2-Bakıcı giderine ilişkin itirazın incelenmesinde :
Davalı vekilinin davacının Aile birliği içerisinde bakım görüp görmediğinin araştırılması ve bakım görmesi halinde bunun bakıcı giderinden mahsubu talebi değerlendirildiğinde; aile bireylerine böyle bir yükümlülük yüklenemeyeceği gibi, dışarıdan bir bakıcı tutulmuş olsa idi ne kadar zararının olduğu belirlenerek hüküm verilmesi gerekmektedir. Buna göre; olayda BK.’nun 43. maddesi (6098 sayılı TBK md. 52) gereğince hakkaniyet indirimi şartları bulunmamaktadır. (17. Hukuk Dairesi 2017/1726 E 2017/11442 K 2016/8190 e 2019/3646)
Tüm bu hususlar birlikte değerlendirildiğinde davalı vekilinin bakıcı giderlerine yönelik istinaf itirazları yerine değildir.

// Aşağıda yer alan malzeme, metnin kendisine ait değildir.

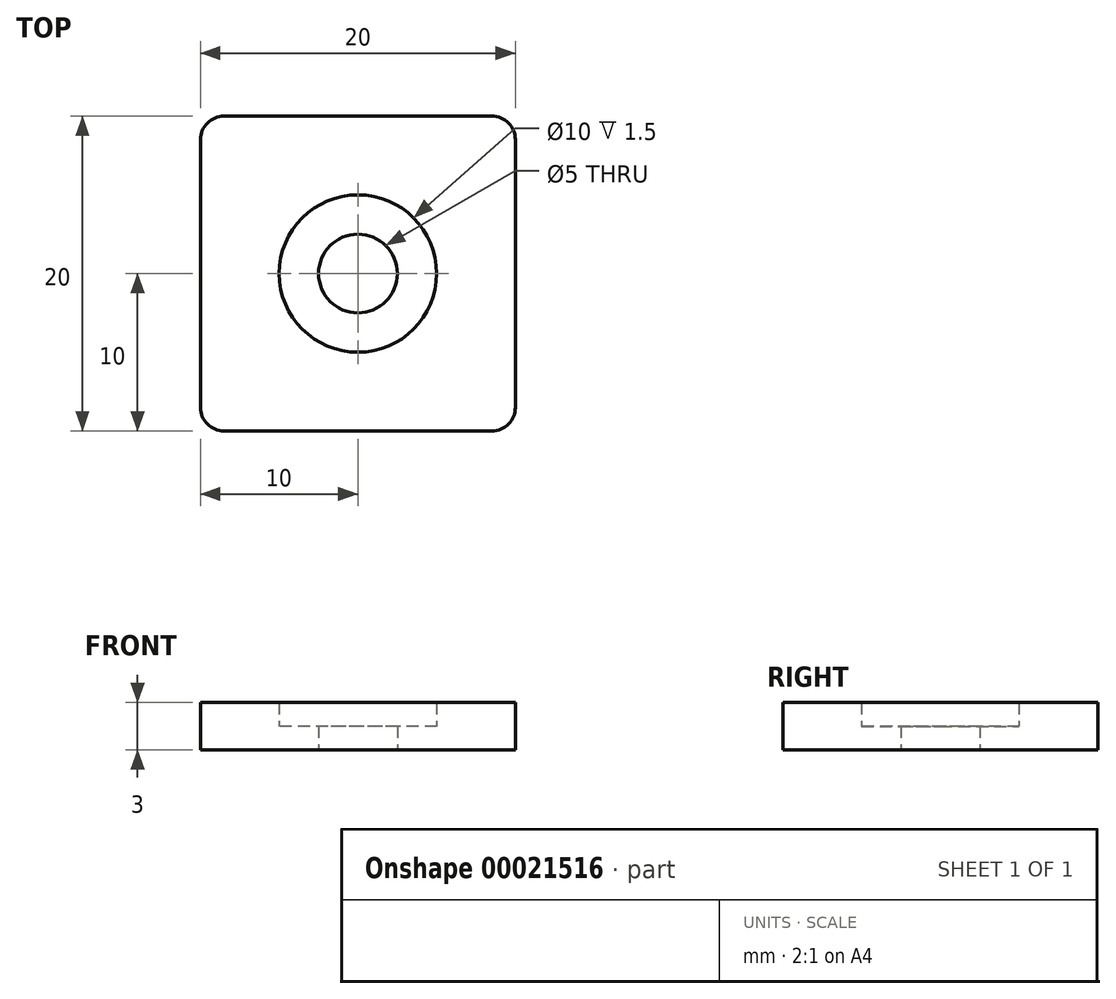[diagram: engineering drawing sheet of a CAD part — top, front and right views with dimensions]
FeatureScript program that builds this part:
annotation { "Feature Type Name" : "Feature", "Feature Type Description" : "" }
export const myFeature = defineFeature(function(context is Context, id is Id, definition is map)
    precondition{}
    {
        {
            var Q0;
            Q0=qCreatedBy(makeId("Top.planeOp"),FACE);
            var sketch = newSketch(context, id + "F0", { "sketchPlane" : qUnion([Q0])});
            skLineSegment(sketch, "E0.rect.bottom", {"start": v(10, 10) * mm, "end": v(-10, 10) * mm});
            skLineSegment(sketch, "E0.rect.top", {"start": v(10, -10) * mm, "end": v(-10, -10) * mm});
            skLineSegment(sketch, "E0.rect.left", {"start": v(10, 10) * mm, "end": v(10, -10) * mm});
            skLineSegment(sketch, "E0.rect.right", {"start": v(-10, 10) * mm, "end": v(-10, -10) * mm});
            skPoint(sketch, "E0.rect.middle", {"position": v(0, 0) * mm});
            skCircle(sketch, "E1", {"center": v(0, 0) * mm, "radius": 5 * mm});
            skCircle(sketch, "E2", {"center": v(0, 0) * mm, "radius": 2.5 * mm});
            skSolve(sketch);
        }
        {
            var Q0;
            Q0=makeQuery(id+"F0.imprint","IMPRINT",FACE,{"disambiguationData":[TD([[makeQuery(id+"F0.imprint","IMPRINT",EDGE,{"derivedFrom":sQuery(id+"F0.wireOp",EDGE,"E0.rect.bottom")}),1.0]])]});
            extrude(context, id + "F1", {"entities" : qUnion([Q0]), "depth" : 3 * mm});
        }
        {
            var Q0;
            Q0=makeQuery(id+"F0.imprint","IMPRINT",FACE,{"disambiguationData":[TD([[makeQuery(id+"F0.imprint","IMPRINT",EDGE,{"derivedFrom":sQuery(id+"F0.wireOp",EDGE,"E1")}),1.0]])]});
            extrude(context, id + "F2", {"entities" : qUnion([Q0]), "operationType" : NewBodyOperationType.ADD, "depth" : 1.5 * mm});
        }
        {
            var Q0;
            Q0=makeQuery(id+"F1.opExtrude","SWEPT_EDGE",EDGE,{"disambiguationData":[OSD([sQuery(id+"F0.wireOp",EDGE,"E0.rect.bottom"),sQuery(id+"F0.wireOp",EDGE,"E0.rect.right")])]});
            var Q1;
            Q1=makeQuery(id+"F1.opExtrude","SWEPT_EDGE",EDGE,{"disambiguationData":[OSD([sQuery(id+"F0.wireOp",EDGE,"E0.rect.top"),sQuery(id+"F0.wireOp",EDGE,"E0.rect.right")])]});
            var Q2;
            Q2=makeQuery(id+"F1.opExtrude","SWEPT_EDGE",EDGE,{"disambiguationData":[OSD([sQuery(id+"F0.wireOp",EDGE,"E0.rect.top"),sQuery(id+"F0.wireOp",EDGE,"E0.rect.left")])]});
            var Q3;
            Q3=makeQuery(id+"F1.opExtrude","SWEPT_EDGE",EDGE,{"disambiguationData":[OSD([sQuery(id+"F0.wireOp",EDGE,"E0.rect.bottom"),sQuery(id+"F0.wireOp",EDGE,"E0.rect.left")])]});
            fillet(context, id + "F3", {"entities" : qUnion([Q0, Q1, Q2, Q3]), "radius" : 1.5 * mm, "tangentPropagation" : true, "allowEdgeOverflow" : false});
        }
    });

Bu nedenlerle, mahkeme kararının gerekçesinde, dayanılan delillerin tartışılıp, değerlendirilmesinde usul ve yasaya aykırı bir yön olmamasına, özellikle yasal düzenlemelere uygun olarak düzenlenen uzman bilirkişi raporundaki tazminat hesabının benimsenmesinde bir usulsüzlük bulunmamasına göre; davalı vekilinin istinaf başvurusunun esastan reddine dair aşağıdaki hükmün kurulmasına karar vermek gerekmiştir.

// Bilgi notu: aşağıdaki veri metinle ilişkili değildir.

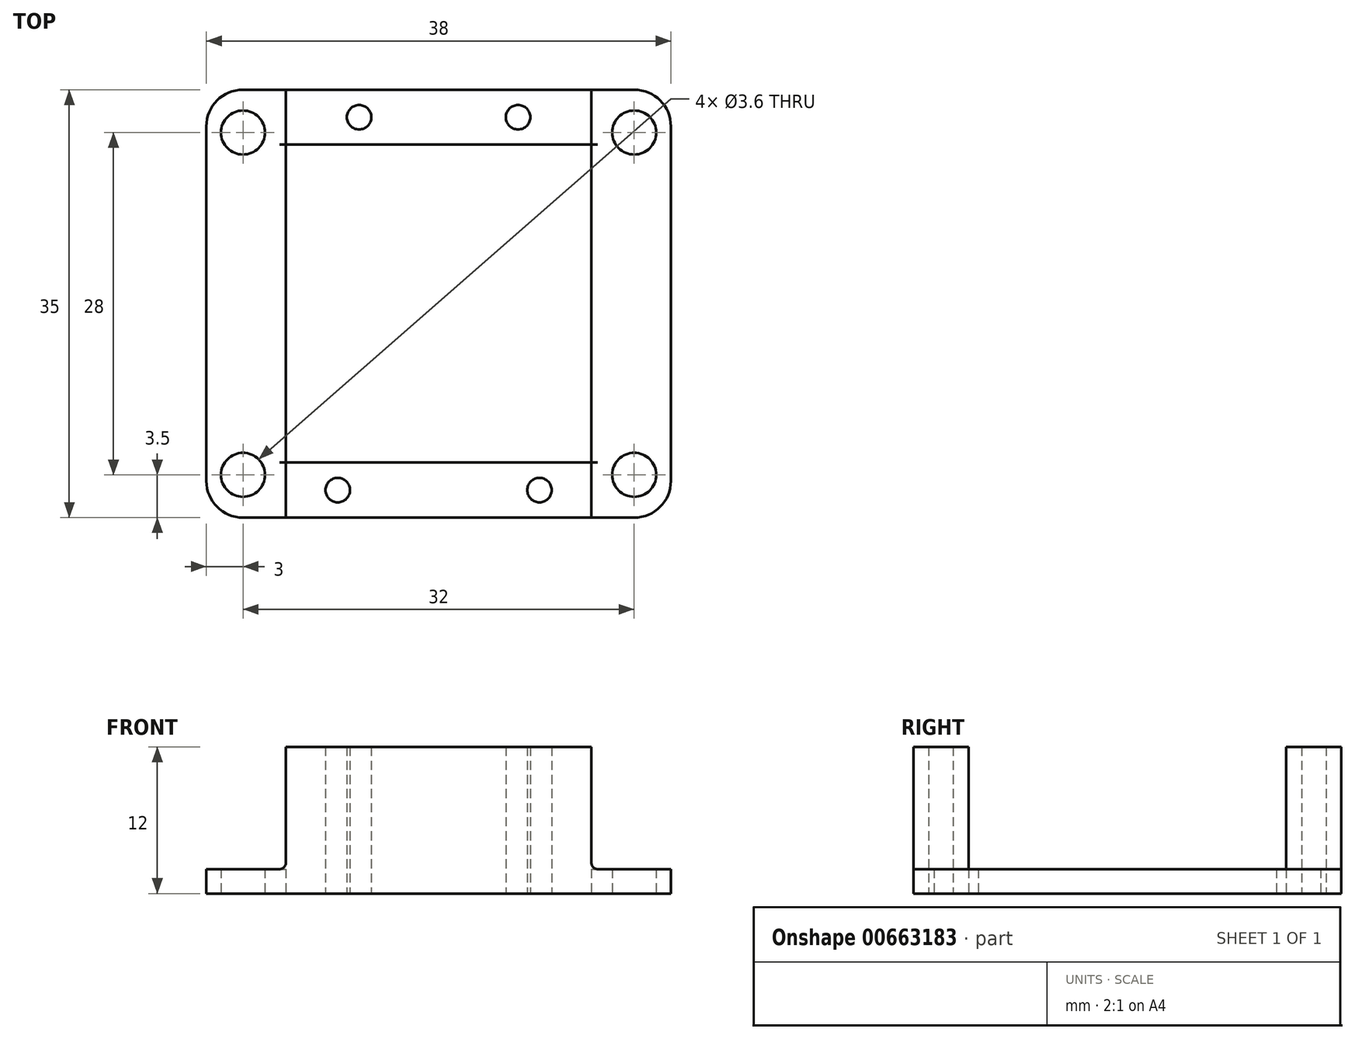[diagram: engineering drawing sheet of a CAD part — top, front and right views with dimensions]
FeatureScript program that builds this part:
annotation { "Feature Type Name" : "Feature", "Feature Type Description" : "" }
export const myFeature = defineFeature(function(context is Context, id is Id, definition is map)
    precondition{}
    {
        {
            var Q0;
            Q0=qCreatedBy(makeId("Top.planeOp"),FACE);
            var sketch = newSketch(context, id + "F0", { "sketchPlane" : qUnion([Q0])});
            skLineSegment(sketch, "E0.bottom", {"start": v(-19, 17.5) * mm, "end": v(19, 17.5) * mm});
            skLineSegment(sketch, "E0.top", {"start": v(-19, -17.5) * mm, "end": v(19, -17.5) * mm});
            skLineSegment(sketch, "E0.left", {"start": v(-19, 17.5) * mm, "end": v(-19, -17.5) * mm});
            skLineSegment(sketch, "E0.right", {"start": v(19, 17.5) * mm, "end": v(19, -17.5) * mm});
            skCircle(sketch, "E1", {"center": v(-16, 14) * mm, "radius": 1.8 * mm});
            skCircle(sketch, "E2.MirrorC", {"center": v(16, 14) * mm, "radius": 1.8 * mm});
            skCircle(sketch, "E3.MirrorC", {"center": v(-16, -14) * mm, "radius": 1.8 * mm});
            skCircle(sketch, "E4.MirrorC", {"center": v(16, -14) * mm, "radius": 1.8 * mm});
            skCircle(sketch, "E5", {"center": v(-6.5, 15.25) * mm, "radius": 1 * mm});
            skCircle(sketch, "E6.MirrorC", {"center": v(6.5, 15.25) * mm, "radius": 1 * mm});
            skCircle(sketch, "E7", {"center": v(-8.25, -15.25) * mm, "radius": 1 * mm});
            skCircle(sketch, "E8.MirrorC", {"center": v(8.25, -15.25) * mm, "radius": 1 * mm});
            skLineSegment(sketch, "E9", {"start": v(-6.5, 15.25) * mm, "end": v(6.5, 15.25) * mm, "construction": true});
            skLineSegment(sketch, "E10", {"start": v(-8.25, -15.25) * mm, "end": v(8.25, -15.25) * mm, "construction": true});
            skLineSegment(sketch, "E11", {"start": v(-12.5, 17.5) * mm, "end": v(-12.5, -17.5) * mm});
            skLineSegment(sketch, "E12", {"start": v(12.5, 17.5) * mm, "end": v(12.5, -17.5) * mm});
            skLineSegment(sketch, "E13", {"start": v(-12.5, 13) * mm, "end": v(12.5, 13) * mm});
            skLineSegment(sketch, "E14", {"start": v(-12.5, -13) * mm, "end": v(12.5, -13) * mm});
            skSolve(sketch);
        }
        {
            var Q0;
            {var subQ0=sQuery(id+"F0.wireOp",EDGE,"E0.left");Q0=makeQuery(id+"F0.imprint","IMPRINT",FACE,{"disambiguationData":[TD([[makeQuery(id+"F0.imprint","IMPRINT",EDGE,{"derivedFrom":subQ0}),1.0]])]});}
            var Q1;
            {var subQ3=sQuery(id+"F0.wireOp",EDGE,"E0.right");Q1=makeQuery(id+"F0.imprint","IMPRINT",FACE,{"disambiguationData":[TD([[makeQuery(id+"F0.imprint","IMPRINT",EDGE,{"derivedFrom":subQ3}),-1.0]])]});}
            var Q2;
            Q2=makeQuery(id+"F0.imprint","IMPRINT",FACE,{"disambiguationData":[TD([[makeQuery(id+"F0.imprint","IMPRINT",EDGE,{"derivedFrom":sQuery(id+"F0.wireOp",EDGE,"E5")}),-1.0]])]});
            var Q3;
            Q3=makeQuery(id+"F0.imprint","IMPRINT",FACE,{"disambiguationData":[TD([[makeQuery(id+"F0.imprint","IMPRINT",EDGE,{"derivedFrom":sQuery(id+"F0.wireOp",EDGE,"E7")}),-1.0]])]});
            extrude(context, id + "F1", {"entities" : qUnion([Q0, Q1, Q2, Q3]), "depth" : 2 * mm, "offsetDistance" : 25 * mm});
        }
        {
            var Q0;
            Q0=makeQuery(id+"F1.opExtrude","SWEPT_EDGE",EDGE,{"disambiguationData":[OSD([sQuery(id+"F0.wireOp",EDGE,"E0.bottom"),sQuery(id+"F0.wireOp",EDGE,"E0.left")])]});
            var Q1;
            Q1=makeQuery(id+"F1.opExtrude","SWEPT_EDGE",EDGE,{"disambiguationData":[OSD([sQuery(id+"F0.wireOp",EDGE,"E0.bottom"),sQuery(id+"F0.wireOp",EDGE,"E0.right")])]});
            var Q2;
            Q2=makeQuery(id+"F1.opExtrude","SWEPT_EDGE",EDGE,{"disambiguationData":[OSD([sQuery(id+"F0.wireOp",EDGE,"E0.top"),sQuery(id+"F0.wireOp",EDGE,"E0.right")])]});
            var Q3;
            Q3=makeQuery(id+"F1.opExtrude","SWEPT_EDGE",EDGE,{"disambiguationData":[OSD([sQuery(id+"F0.wireOp",EDGE,"E0.top"),sQuery(id+"F0.wireOp",EDGE,"E0.left")])]});
            fillet(context, id + "F2", {"entities" : qUnion([Q0, Q1, Q2, Q3]), "radius" : 3 * mm, "tangentPropagation" : true, "allowEdgeOverflow" : false});
        }
        {
            var Q0;
            Q0=makeQuery(id+"F0.imprint","IMPRINT",FACE,{"disambiguationData":[TD([[makeQuery(id+"F0.imprint","IMPRINT",EDGE,{"derivedFrom":sQuery(id+"F0.wireOp",EDGE,"E5")}),-1.0]])]});
            var Q1;
            Q1=makeQuery(id+"F0.imprint","IMPRINT",FACE,{"disambiguationData":[TD([[makeQuery(id+"F0.imprint","IMPRINT",EDGE,{"derivedFrom":sQuery(id+"F0.wireOp",EDGE,"E7")}),-1.0]])]});
            extrude(context, id + "F3", {"entities" : qUnion([Q0, Q1]), "operationType" : NewBodyOperationType.ADD, "depth" : 12 * mm, "offsetDistance" : 25 * mm});
        }
        {
            var Q0;
            {var subQ0=sQuery(id+"F0.wireOp",EDGE,"E11");var subQ1=sQuery(id+"F0.wireOp",EDGE,"E0.bottom");var subQ2=sQuery(id+"F0.wireOp",EDGE,"E13");Q0=makeQuery(id+"F3.boolean.opBoolean","INTERSECT",EDGE,{"derivedFrom":[makeQuery(id+"F1.opExtrude","CAP_FACE",FACE,{"disambiguationData":[OSD([subQ1,sQuery(id+"F0.wireOp",EDGE,"E0.top"),sQuery(id+"F0.wireOp",EDGE,"E0.left"),sQuery(id+"F0.wireOp",EDGE,"E0.right"),sQuery(id+"F0.wireOp",EDGE,"E1"),sQuery(id+"F0.wireOp",EDGE,"E2.MirrorC"),sQuery(id+"F0.wireOp",EDGE,"E3.MirrorC"),sQuery(id+"F0.wireOp",EDGE,"E4.MirrorC"),sQuery(id+"F0.wireOp",EDGE,"E5"),sQuery(id+"F0.wireOp",EDGE,"E6.MirrorC"),sQuery(id+"F0.wireOp",EDGE,"E7"),sQuery(id+"F0.wireOp",EDGE,"E8.MirrorC"),subQ0,sQuery(id+"F0.wireOp",EDGE,"E12"),subQ2,sQuery(id+"F0.wireOp",EDGE,"E14")])],"isStart":false}),makeQuery(id+"F3.opExtrude","SWEPT_FACE",FACE,{"disambiguationData":[OSD([subQ0]),TDD([makeQuery(id+"F0.imprint","IMPRINT",EDGE,{"disambiguationData":[TD([[makeQuery(id+"F0.imprint","INTERSECT",VERTEX,{"derivedFrom":[subQ1,subQ0]}),-1.0]])],"derivedFrom":subQ0})])]})]});}
            var Q1;
            {var subQ0=sQuery(id+"F0.wireOp",EDGE,"E11");var subQ1=sQuery(id+"F0.wireOp",EDGE,"E0.top");var subQ2=sQuery(id+"F0.wireOp",EDGE,"E14");Q1=makeQuery(id+"F3.boolean.opBoolean","INTERSECT",EDGE,{"derivedFrom":[makeQuery(id+"F1.opExtrude","CAP_FACE",FACE,{"disambiguationData":[OSD([sQuery(id+"F0.wireOp",EDGE,"E0.bottom"),subQ1,sQuery(id+"F0.wireOp",EDGE,"E0.left"),sQuery(id+"F0.wireOp",EDGE,"E0.right"),sQuery(id+"F0.wireOp",EDGE,"E1"),sQuery(id+"F0.wireOp",EDGE,"E2.MirrorC"),sQuery(id+"F0.wireOp",EDGE,"E3.MirrorC"),sQuery(id+"F0.wireOp",EDGE,"E4.MirrorC"),sQuery(id+"F0.wireOp",EDGE,"E5"),sQuery(id+"F0.wireOp",EDGE,"E6.MirrorC"),sQuery(id+"F0.wireOp",EDGE,"E7"),sQuery(id+"F0.wireOp",EDGE,"E8.MirrorC"),subQ0,sQuery(id+"F0.wireOp",EDGE,"E12"),sQuery(id+"F0.wireOp",EDGE,"E13"),subQ2])],"isStart":false}),makeQuery(id+"F3.opExtrude","SWEPT_FACE",FACE,{"disambiguationData":[OSD([subQ0]),TDD([makeQuery(id+"F0.imprint","IMPRINT",EDGE,{"disambiguationData":[TD([[makeQuery(id+"F0.imprint","INTERSECT",VERTEX,{"derivedFrom":[subQ1,subQ0]}),1.0]])],"derivedFrom":subQ0})])]})]});}
            var Q2;
            {var subQ0=sQuery(id+"F0.wireOp",EDGE,"E12");var subQ1=sQuery(id+"F0.wireOp",EDGE,"E0.bottom");var subQ2=sQuery(id+"F0.wireOp",EDGE,"E13");Q2=makeQuery(id+"F3.boolean.opBoolean","INTERSECT",EDGE,{"derivedFrom":[makeQuery(id+"F1.opExtrude","CAP_FACE",FACE,{"disambiguationData":[OSD([subQ1,sQuery(id+"F0.wireOp",EDGE,"E0.top"),sQuery(id+"F0.wireOp",EDGE,"E0.left"),sQuery(id+"F0.wireOp",EDGE,"E0.right"),sQuery(id+"F0.wireOp",EDGE,"E1"),sQuery(id+"F0.wireOp",EDGE,"E2.MirrorC"),sQuery(id+"F0.wireOp",EDGE,"E3.MirrorC"),sQuery(id+"F0.wireOp",EDGE,"E4.MirrorC"),sQuery(id+"F0.wireOp",EDGE,"E5"),sQuery(id+"F0.wireOp",EDGE,"E6.MirrorC"),sQuery(id+"F0.wireOp",EDGE,"E7"),sQuery(id+"F0.wireOp",EDGE,"E8.MirrorC"),sQuery(id+"F0.wireOp",EDGE,"E11"),subQ0,subQ2,sQuery(id+"F0.wireOp",EDGE,"E14")])],"isStart":false}),makeQuery(id+"F3.opExtrude","SWEPT_FACE",FACE,{"disambiguationData":[OSD([subQ0]),TDD([makeQuery(id+"F0.imprint","IMPRINT",EDGE,{"disambiguationData":[TD([[makeQuery(id+"F0.imprint","INTERSECT",VERTEX,{"derivedFrom":[subQ1,subQ0]}),-1.0]])],"derivedFrom":subQ0})])]})]});}
            var Q3;
            {var subQ0=sQuery(id+"F0.wireOp",EDGE,"E12");var subQ1=sQuery(id+"F0.wireOp",EDGE,"E0.top");var subQ2=sQuery(id+"F0.wireOp",EDGE,"E14");Q3=makeQuery(id+"F3.boolean.opBoolean","INTERSECT",EDGE,{"derivedFrom":[makeQuery(id+"F1.opExtrude","CAP_FACE",FACE,{"disambiguationData":[OSD([sQuery(id+"F0.wireOp",EDGE,"E0.bottom"),subQ1,sQuery(id+"F0.wireOp",EDGE,"E0.left"),sQuery(id+"F0.wireOp",EDGE,"E0.right"),sQuery(id+"F0.wireOp",EDGE,"E1"),sQuery(id+"F0.wireOp",EDGE,"E2.MirrorC"),sQuery(id+"F0.wireOp",EDGE,"E3.MirrorC"),sQuery(id+"F0.wireOp",EDGE,"E4.MirrorC"),sQuery(id+"F0.wireOp",EDGE,"E5"),sQuery(id+"F0.wireOp",EDGE,"E6.MirrorC"),sQuery(id+"F0.wireOp",EDGE,"E7"),sQuery(id+"F0.wireOp",EDGE,"E8.MirrorC"),sQuery(id+"F0.wireOp",EDGE,"E11"),subQ0,sQuery(id+"F0.wireOp",EDGE,"E13"),subQ2])],"isStart":false}),makeQuery(id+"F3.opExtrude","SWEPT_FACE",FACE,{"disambiguationData":[OSD([subQ0]),TDD([makeQuery(id+"F0.imprint","IMPRINT",EDGE,{"disambiguationData":[TD([[makeQuery(id+"F0.imprint","INTERSECT",VERTEX,{"derivedFrom":[subQ1,subQ0]}),1.0]])],"derivedFrom":subQ0})])]})]});}
            fillet(context, id + "F4", {"entities" : qUnion([Q0, Q1, Q2, Q3]), "radius" : 0.5 * mm, "tangentPropagation" : true, "allowEdgeOverflow" : false});
        }
    });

H Ü K Ü M : Gerekçesi yukarıda açıklandığı üzere;
İlk Derece Mahkemesinin vakıa ve hukuki değerlendirmesinde usul ve esas yönünden yasaya aykırılık bulunmadığından davalı vekilinin istinaf başvurusunun HMK’nun 353/1-b-1 maddesi gereği ESASTAN REDDİNE,
1-Alınması gereken 487,65 TL harçtan peşin alınan 121,91 TL harcın mahsubu ile bakiye 365,74 TL harcın davalıdan tahsili ile hazineye irat kaydına,
2-Davalı tarafından yapılan yargılama giderlerinin üzerinde bırakılmasına,
3-İstinaf incelemesi sırasında duruşma açılmadığından vekalet ücreti takdirine yer olmadığına,
4-HMK’nın 359/3. fıkra gereği kararın tebliği ile 302/5. fıkrası gereği harç tahsil müzekkeresi yazılması ve tebliğ işlemlerinin İLK DERECE MAHKEMESİ tarafından yapılmasına,
Dair, 6100 sayılı Hukuk Muhakemeleri Kanunu’nun 362. maddesi gereğince; (72,070,00) Türk Lirasını geçmeyen davalara ilişkin kararlar hakkında temyiz yoluna başvurulamayacağından miktar itibari ile KESİN olmak üzere dosya üzerinde yapılan inceleme sonunda oy birliği ile karar verildi. 10/12/2020

Başkan Üye Üye Katip

E imza E imza E imza E imza

Bu evrak 5070 sayılı Yasa kapsamında elektronik imza ile imzalanmıştır.